ヤフーは9月12日、ファッションEC最大手のZOZO(ゾゾ)を子会社化する方針を発表した。ヤフーはゾゾの買収により、国内における物販ECの流通総額が2兆円を超える見込み。国内EC市場で先行する「楽天市場」や「Amazon.co.jp(アマゾン)」と同規模になる。特に「楽天市場」や「アマゾン」が強化するファッション分野で強みを発揮でき、出遅れていた物流体制を強化できた点が大きい。国内ECモールは3強時代に突入し、新たな競争が始まる。
ヤフーの川邊健太郎社長は9月12日の記者説明会で、「(ゾゾを買収したことで)国内ECナンバーワンが現実的に射程圏内に入ってくる」と鼻息を荒くした。
ヤフーはメインの広告事業の成長が鈍化する中、EC事業を第二の柱に育てようとしている。ソフトバンクグループを挙げて取り組むスマホ決済サービス「PayPay(ペイぺイ)」を盛り上げるためにも、EC事業の重要度は増している。

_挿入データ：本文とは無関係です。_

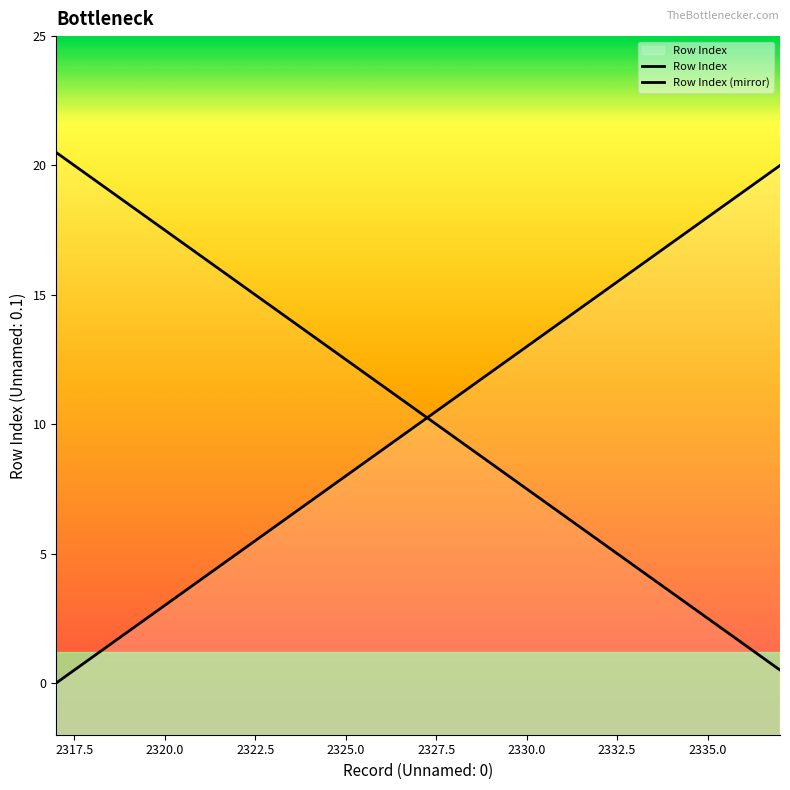

What is the difference between the second highest and minimum values in the Row Index series?

19.0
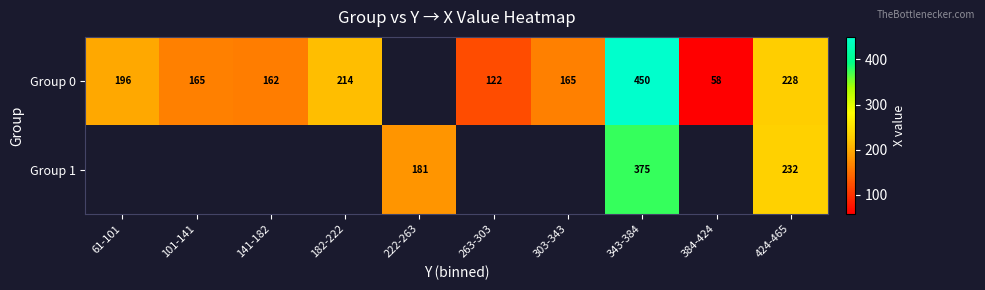

The value of Group 1 at 222-263 is 117.6. True or false?

False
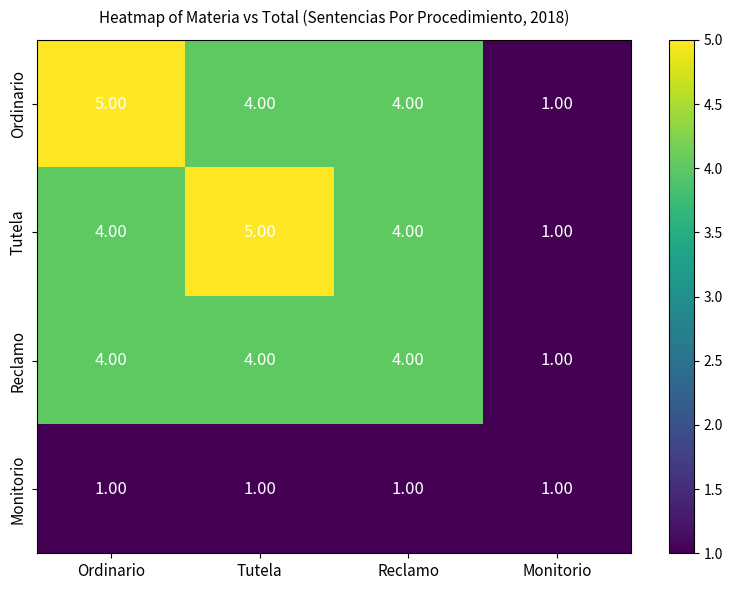

What is the difference between the highest and lowest values at Tutela?

4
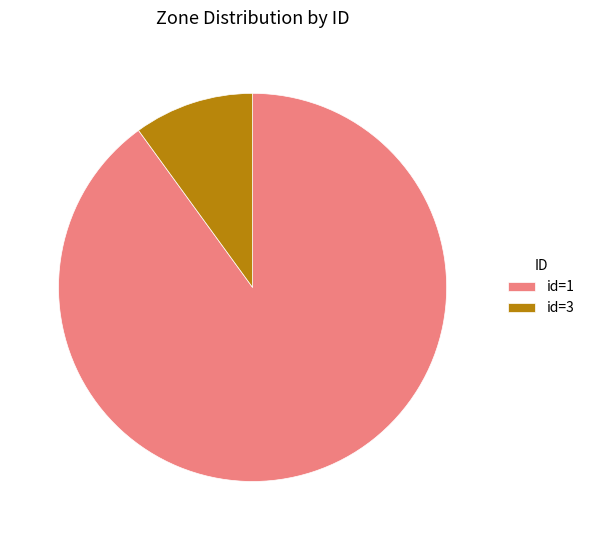

Combined, do id=1 and id=3 account for over 50%?

Yes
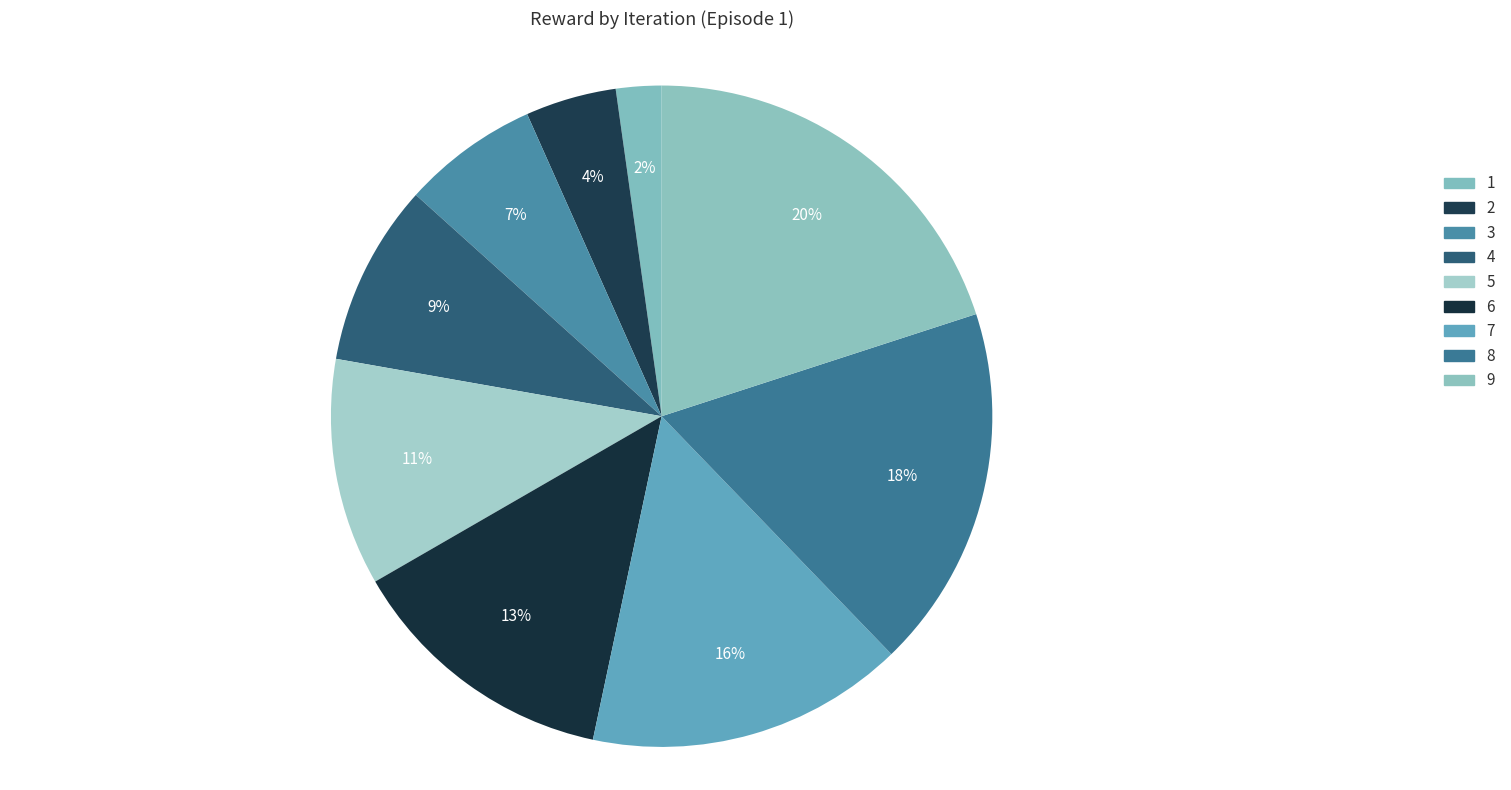

To the nearest percent, what is the difference between the largest and smallest slice percentages?

18%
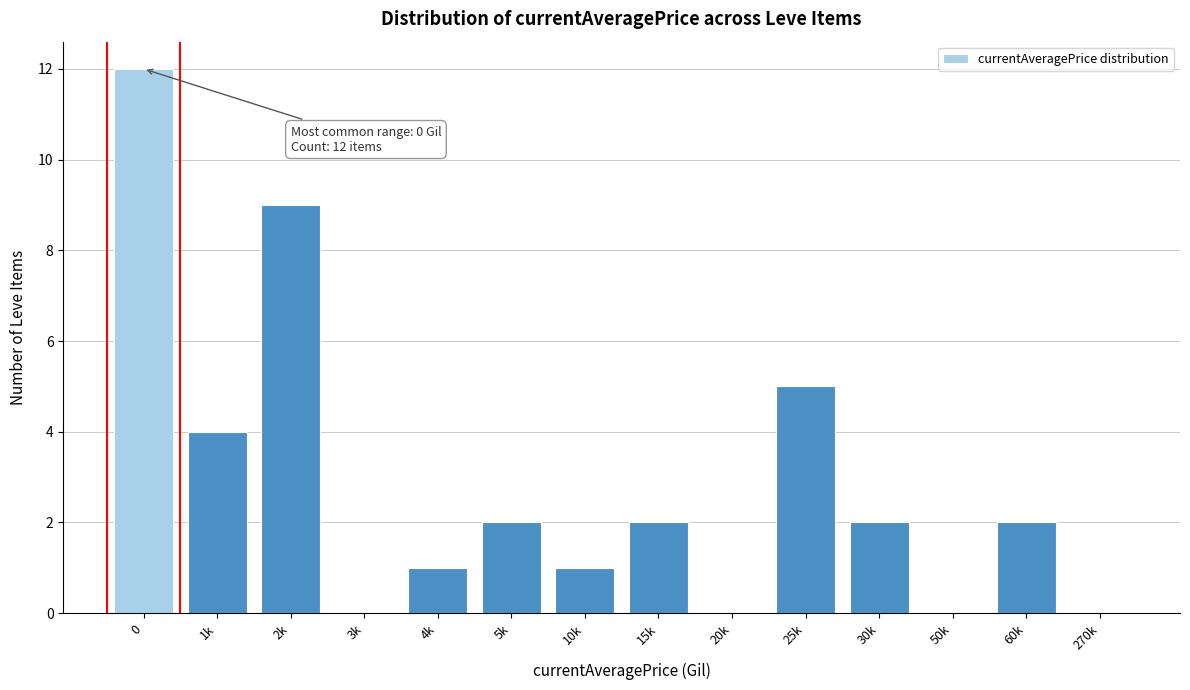

Reading left to right, transcribe all the data shown in this chart.

0=12	1k=4	2k=9	3k=0	4k=1	5k=2	10k=1	15k=2	20k=0	25k=5	30k=2	50k=0	60k=2	270k=0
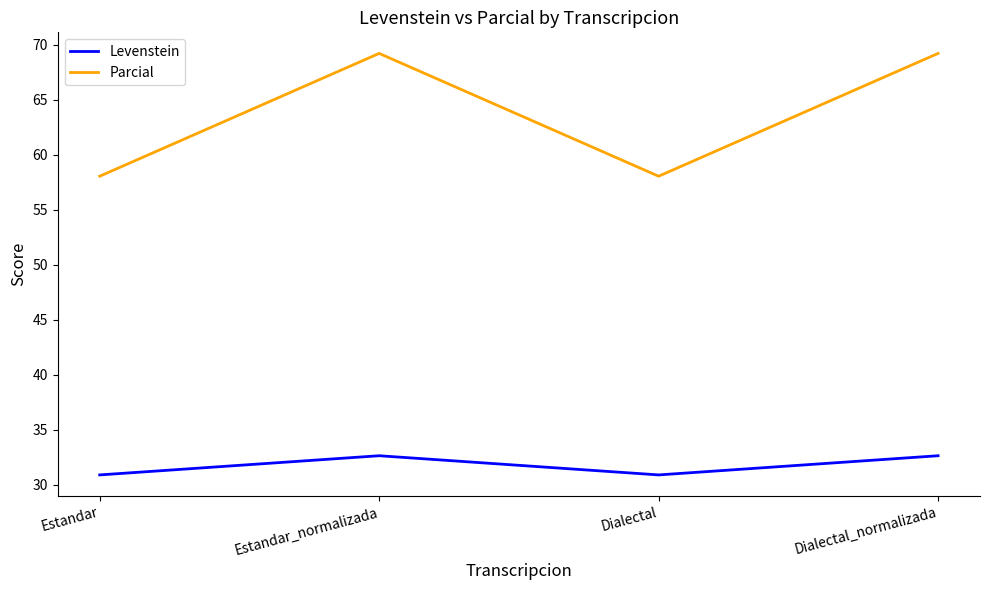

Which series has the largest range (max minus min)?

Parcial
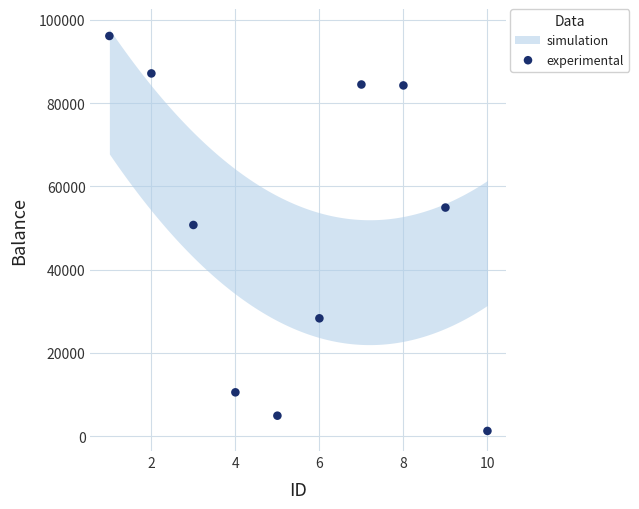

What is the range of Y values (max minus min)?

94881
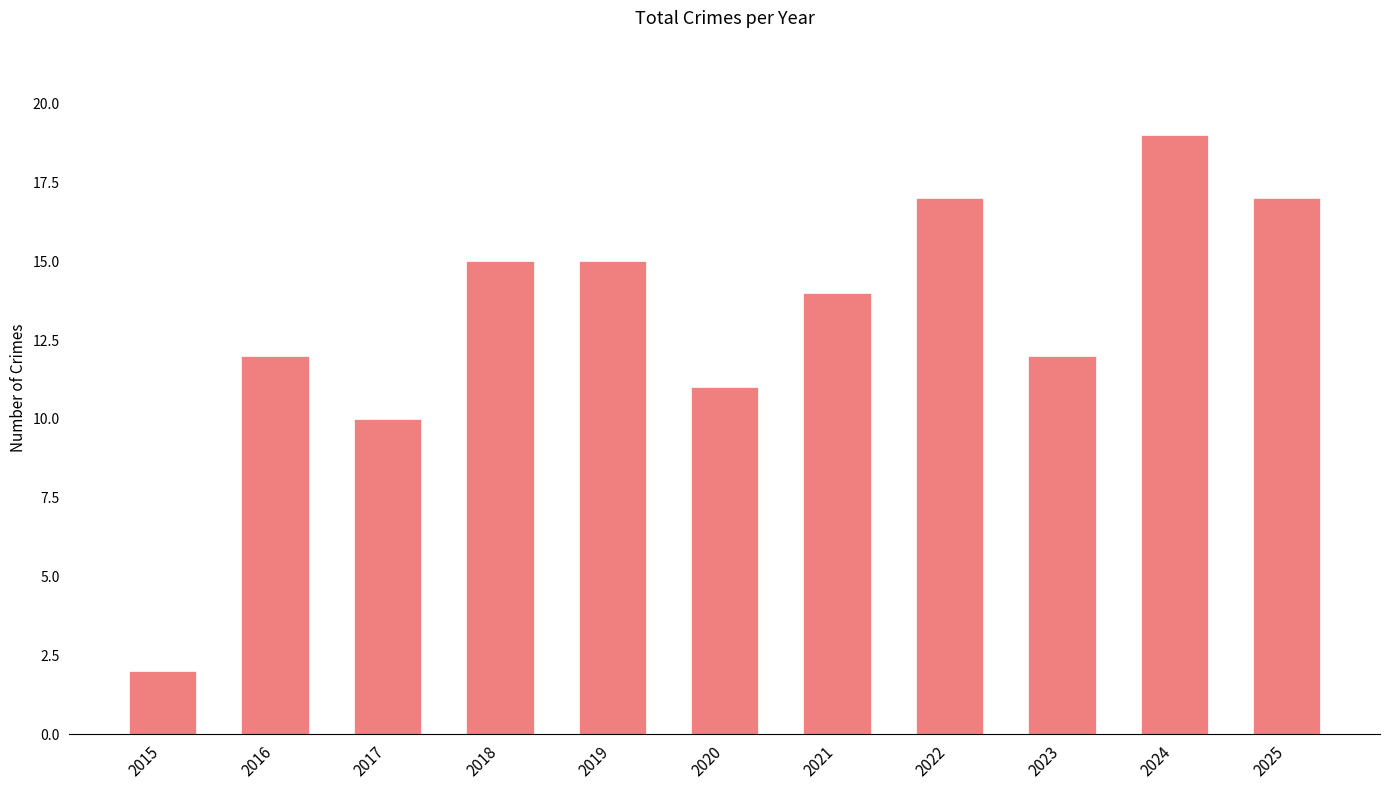

What is the sum of all values?

144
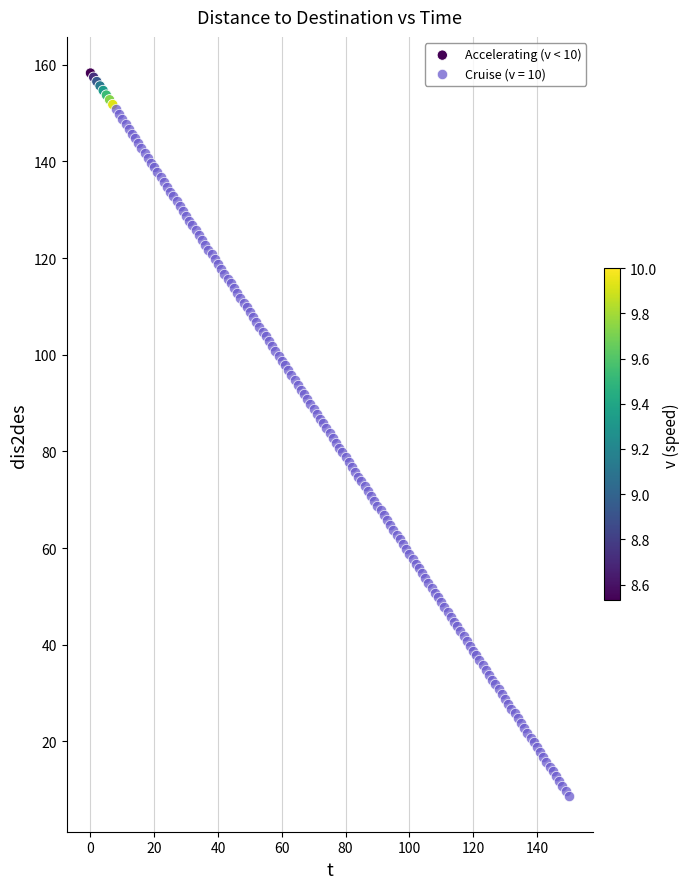

Which series reaches the minimum Y coordinate?

Cruise (v = 10)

「EC取扱高で国内ナンバーワンになることが悲願。その目標を2020年代前半に達成したいとかねてから説明しているが、現実味を帯びてきた」(川邊社長)と話す。
■ファッションで優位
今回の買収は、先行する「アマゾン」や「楽天市場」に追随するための一手であることは間違いない。
アマゾンジャパンや楽天は、ファッション領域を重点領域としている。楽天は今秋から「東京ファッションウィーク」の冠スポンサーとなるが、それまで冠スポンサーだったのがアマゾンジャパンだった。
アマゾンジャパンも楽天もファッション領域では、「ゾゾタウン」をベンチマークにしていた。ヤフーが今後、ファッション領域での優位性をどう生かしていくかが見ものだ。
■物流も追随体制に
物流領域の競争を見てもゾゾの買収効果は大きい。
アマゾンジャパンは、強力な物流体制をいち早く構築したことで、配送サービスの面で他モールの優位に立った。楽天は一度の失敗にめげず、18年1月に「ワンデリバリー構想」を掲げ、「楽天市場」の物流の大半を自前化すると表明した。
ヤフーは子会社のアスクルの物流基盤に加え、年間3000億円以上の物量をさばく物流基盤も手にした。今後、アスクルやゾゾの物流を統合し、アマゾンや楽天に対抗する可能性もある。
■課題は売り場の連携
流通総額の数字や手にした資産だけを比べると、ヤフーがECモールの3強に入ったといえるが、話はそう簡単ではない。
ヤフーはECの売り場が分かれており、さらに今秋には「PayPayモール」と「PayPayフリマ」を追加する。売り場の乱立は、出店者やユーザーの混乱を招く可能性もある。
ヤフーの川邊社長は、「ヤフーとゾゾの相互送客は可能」と見ているが、簡単ではないだろう。ヤフーは各チャネルに「ペイペイ」を導入し、決済面の統一化は図る。
今後、売り場の連携や統一化をどのように図っていくかにも注目したい。